Press release from the issuing company

PARAMUS, N.J., JUNE 20, 2006 – Vigorous April 2006 sales were not enough to sustain NAPL’s Printing Business Index (PBI), the graphic communications industry trade association’s broadest measure of print activity, which fell to 55.6 in May from 57.4 in April and 59.9 in March, due in large part to an ongoing profit squeeze. (A PBI reading above 50.0 means more printers report activity is picking up than report activity is slowing down; a reading below 50.0 means the opposite.) “There’s no mystery to what’s contributing to the ongoing pressure of profits—broad, persistent cost inflation. And markets are still very resistant to price increases because our competition is more diverse and intense than ever,” says Andrew Paparozzi, NAPL vice president and chief economist, who forecasts that “the profit squeeze will tighten over the next year, as our industry slows with the economy.” The PBI combines input from NAPL’s Printing Business Panel about work-on-hand, current business conditions, expected business conditions (confidence), hiring plans, profitability, and other key indicators into a single measure of activity.

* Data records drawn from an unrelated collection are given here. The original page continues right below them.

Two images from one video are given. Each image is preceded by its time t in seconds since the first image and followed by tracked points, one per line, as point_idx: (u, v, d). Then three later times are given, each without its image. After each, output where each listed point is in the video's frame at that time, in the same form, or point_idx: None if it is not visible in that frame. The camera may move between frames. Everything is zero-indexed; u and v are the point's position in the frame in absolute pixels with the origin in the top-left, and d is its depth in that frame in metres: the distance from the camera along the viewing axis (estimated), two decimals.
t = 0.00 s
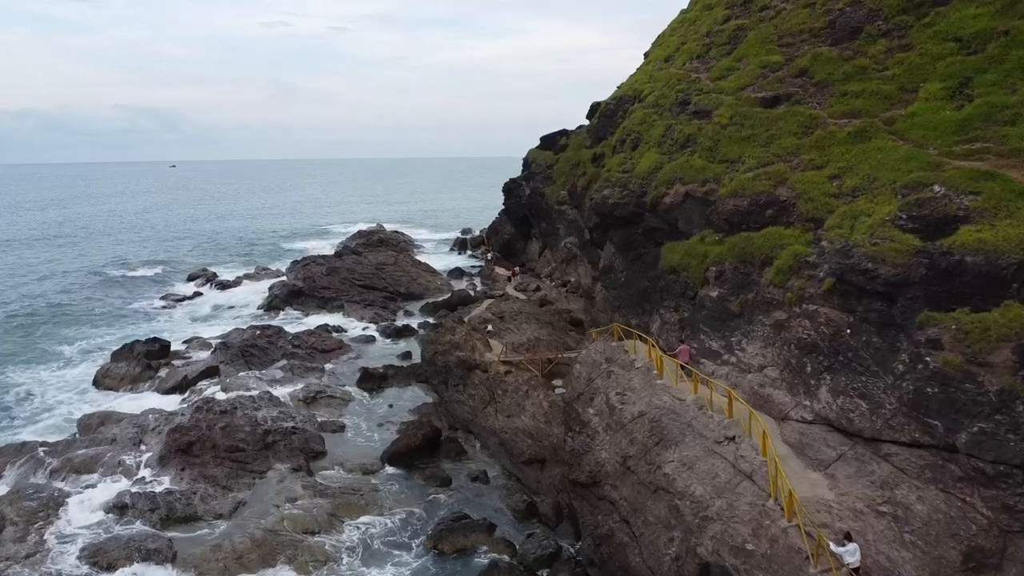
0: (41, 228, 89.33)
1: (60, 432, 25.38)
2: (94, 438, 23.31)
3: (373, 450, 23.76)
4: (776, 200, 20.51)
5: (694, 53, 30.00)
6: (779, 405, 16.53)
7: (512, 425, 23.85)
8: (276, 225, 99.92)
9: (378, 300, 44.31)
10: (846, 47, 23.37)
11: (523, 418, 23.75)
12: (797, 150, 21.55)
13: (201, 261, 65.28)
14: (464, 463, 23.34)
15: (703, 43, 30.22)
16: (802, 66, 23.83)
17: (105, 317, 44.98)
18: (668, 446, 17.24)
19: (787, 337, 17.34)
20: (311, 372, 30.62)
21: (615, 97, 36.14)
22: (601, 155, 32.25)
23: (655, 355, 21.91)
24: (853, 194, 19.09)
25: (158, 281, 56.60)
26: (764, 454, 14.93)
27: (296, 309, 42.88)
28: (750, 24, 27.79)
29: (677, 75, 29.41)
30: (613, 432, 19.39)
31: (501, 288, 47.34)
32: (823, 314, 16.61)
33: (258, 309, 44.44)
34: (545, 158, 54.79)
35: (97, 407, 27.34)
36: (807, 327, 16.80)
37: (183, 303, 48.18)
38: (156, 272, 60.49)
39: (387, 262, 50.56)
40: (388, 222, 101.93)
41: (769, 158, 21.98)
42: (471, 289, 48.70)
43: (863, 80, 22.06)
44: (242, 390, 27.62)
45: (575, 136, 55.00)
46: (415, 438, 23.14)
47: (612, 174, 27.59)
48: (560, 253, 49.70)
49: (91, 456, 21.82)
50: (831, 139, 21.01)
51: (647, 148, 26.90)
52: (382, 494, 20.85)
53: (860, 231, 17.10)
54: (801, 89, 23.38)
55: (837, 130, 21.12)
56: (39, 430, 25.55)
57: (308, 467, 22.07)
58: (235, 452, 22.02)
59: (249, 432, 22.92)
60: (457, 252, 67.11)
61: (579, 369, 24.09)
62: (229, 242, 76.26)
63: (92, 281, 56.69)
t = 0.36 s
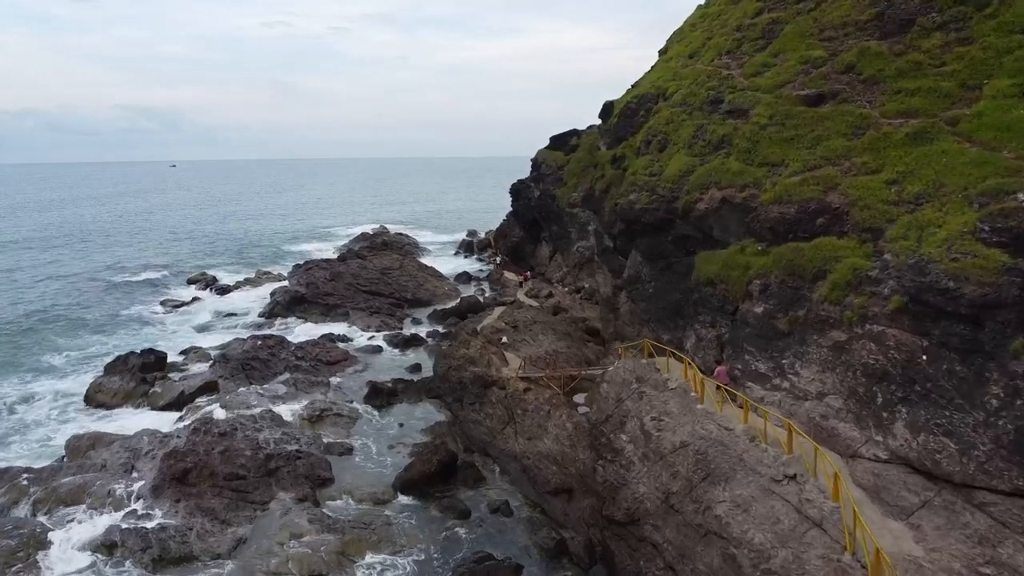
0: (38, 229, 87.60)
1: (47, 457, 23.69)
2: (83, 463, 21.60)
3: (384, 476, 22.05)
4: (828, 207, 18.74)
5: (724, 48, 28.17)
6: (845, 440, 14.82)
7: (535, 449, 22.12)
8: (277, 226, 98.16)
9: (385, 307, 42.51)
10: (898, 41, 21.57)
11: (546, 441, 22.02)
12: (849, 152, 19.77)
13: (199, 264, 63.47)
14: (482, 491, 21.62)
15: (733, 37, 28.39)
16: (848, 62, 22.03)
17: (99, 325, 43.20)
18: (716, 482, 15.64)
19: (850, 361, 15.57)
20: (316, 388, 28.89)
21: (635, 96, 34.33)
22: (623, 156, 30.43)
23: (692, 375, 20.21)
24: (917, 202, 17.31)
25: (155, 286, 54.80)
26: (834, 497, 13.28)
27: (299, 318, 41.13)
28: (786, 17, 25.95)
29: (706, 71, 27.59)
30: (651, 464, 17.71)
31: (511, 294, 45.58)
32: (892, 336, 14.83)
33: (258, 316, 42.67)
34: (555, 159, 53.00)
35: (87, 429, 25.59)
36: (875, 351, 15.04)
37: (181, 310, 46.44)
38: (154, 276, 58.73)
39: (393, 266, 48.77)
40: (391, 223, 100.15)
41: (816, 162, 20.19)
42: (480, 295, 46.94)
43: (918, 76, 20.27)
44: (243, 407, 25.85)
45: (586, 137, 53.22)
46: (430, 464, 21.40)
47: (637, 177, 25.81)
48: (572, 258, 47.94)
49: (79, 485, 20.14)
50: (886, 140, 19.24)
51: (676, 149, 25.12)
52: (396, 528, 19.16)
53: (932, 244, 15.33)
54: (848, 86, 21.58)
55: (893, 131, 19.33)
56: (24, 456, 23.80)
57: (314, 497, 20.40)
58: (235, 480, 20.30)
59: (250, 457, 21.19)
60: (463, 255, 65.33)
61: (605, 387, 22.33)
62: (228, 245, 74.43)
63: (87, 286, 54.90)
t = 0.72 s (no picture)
0: (32, 231, 85.72)
1: (33, 483, 22.12)
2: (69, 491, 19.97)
3: (396, 506, 20.52)
4: (882, 216, 17.13)
5: (753, 43, 26.53)
6: (920, 482, 13.38)
7: (558, 475, 20.59)
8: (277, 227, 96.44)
9: (390, 314, 40.90)
10: (951, 35, 19.96)
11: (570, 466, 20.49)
12: (902, 155, 18.18)
13: (197, 267, 61.76)
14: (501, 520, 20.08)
15: (763, 31, 26.76)
16: (897, 57, 20.40)
17: (93, 332, 41.53)
18: (771, 525, 14.30)
19: (919, 391, 13.98)
20: (320, 404, 27.28)
21: (654, 95, 32.67)
22: (645, 158, 28.81)
23: (732, 400, 18.62)
24: (986, 211, 15.69)
25: (151, 290, 53.08)
26: (915, 551, 11.72)
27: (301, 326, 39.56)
28: (823, 10, 24.32)
29: (735, 68, 25.97)
30: (693, 501, 16.63)
31: (520, 300, 43.94)
32: (970, 364, 13.21)
33: (259, 324, 41.02)
34: (565, 160, 51.33)
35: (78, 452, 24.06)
36: (950, 381, 13.47)
37: (178, 317, 44.79)
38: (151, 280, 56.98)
39: (398, 271, 47.14)
40: (393, 223, 98.52)
41: (866, 166, 18.59)
42: (488, 302, 45.29)
43: (977, 72, 18.67)
44: (242, 426, 24.20)
45: (597, 137, 51.60)
46: (445, 493, 19.85)
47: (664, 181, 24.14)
48: (583, 263, 46.28)
49: (64, 518, 18.55)
50: (946, 143, 17.65)
51: (706, 151, 23.47)
52: (410, 568, 17.68)
53: (1013, 260, 13.70)
54: (897, 83, 19.97)
55: (952, 133, 17.75)
56: (9, 483, 22.22)
57: (320, 530, 18.95)
58: (234, 512, 18.65)
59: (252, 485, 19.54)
60: (468, 259, 63.64)
61: (632, 408, 20.73)
62: (226, 248, 72.70)
63: (82, 290, 53.20)
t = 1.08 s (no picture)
0: (28, 234, 83.90)
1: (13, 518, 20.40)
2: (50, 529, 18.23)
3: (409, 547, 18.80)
4: (956, 230, 15.34)
5: (790, 38, 24.72)
6: None
7: (588, 512, 18.88)
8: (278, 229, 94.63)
9: (397, 324, 39.07)
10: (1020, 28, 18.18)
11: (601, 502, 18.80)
12: (974, 160, 16.39)
13: (195, 272, 59.92)
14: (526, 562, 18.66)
15: (800, 25, 24.95)
16: (959, 53, 18.61)
17: (85, 342, 39.71)
18: None
19: (1016, 436, 12.19)
20: (324, 425, 25.50)
21: (677, 94, 30.90)
22: (671, 162, 27.00)
23: (784, 432, 16.82)
24: None
25: (147, 296, 51.23)
26: None
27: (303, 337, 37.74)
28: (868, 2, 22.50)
29: (770, 65, 24.16)
30: (746, 551, 15.35)
31: (532, 309, 42.13)
32: None
33: (258, 334, 39.23)
34: (576, 162, 49.51)
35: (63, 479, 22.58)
36: None
37: (176, 325, 43.02)
38: (148, 286, 55.19)
39: (403, 277, 45.32)
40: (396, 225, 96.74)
41: (932, 173, 16.80)
42: (497, 310, 43.47)
43: None
44: (241, 452, 22.41)
45: (610, 138, 49.78)
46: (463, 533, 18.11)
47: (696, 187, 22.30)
48: (596, 269, 44.46)
49: (45, 562, 16.85)
50: None
51: (743, 155, 21.66)
52: None
53: None
54: (961, 81, 18.19)
55: None
56: None
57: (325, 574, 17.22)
58: (232, 554, 16.93)
59: (251, 524, 17.81)
60: (474, 263, 61.81)
61: (669, 438, 19.01)
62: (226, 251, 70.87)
63: (75, 297, 51.35)
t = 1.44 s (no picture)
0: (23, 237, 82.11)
1: None
2: None
3: None
4: None
5: (831, 33, 22.91)
6: None
7: (622, 554, 17.05)
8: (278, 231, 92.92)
9: (404, 334, 37.22)
10: None
11: (638, 543, 16.99)
12: None
13: (192, 277, 58.16)
14: None
15: (841, 19, 23.15)
16: None
17: (77, 354, 37.93)
18: None
19: None
20: (328, 450, 23.74)
21: (703, 93, 29.10)
22: (700, 166, 25.20)
23: (847, 471, 15.01)
24: None
25: (142, 303, 49.44)
26: None
27: (305, 349, 35.94)
28: None
29: (812, 61, 22.33)
30: None
31: (544, 318, 40.35)
32: None
33: (258, 345, 37.43)
34: (588, 163, 47.67)
35: (45, 513, 20.88)
36: None
37: (172, 335, 41.22)
38: (144, 292, 53.39)
39: (408, 283, 43.52)
40: (399, 227, 94.96)
41: (1013, 182, 15.02)
42: (507, 319, 41.70)
43: None
44: (239, 483, 20.64)
45: (622, 139, 47.99)
46: None
47: (733, 195, 20.52)
48: (610, 276, 42.63)
49: None
50: None
51: (787, 160, 19.86)
52: None
53: None
54: None
55: None
56: None
57: None
58: None
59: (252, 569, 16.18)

The NAPL Printing Business Panel is a representative group of more than 300 printers that the Association surveys monthly on a range of key printing issues. Since the same companies are surveyed every time, data are strictly comparable from period to period. The economic analysis comes from NAPL’s Printing Economic Research Center (PERC) which produces research and publications sponsored by Heidelberg, Kennesaw, Ga.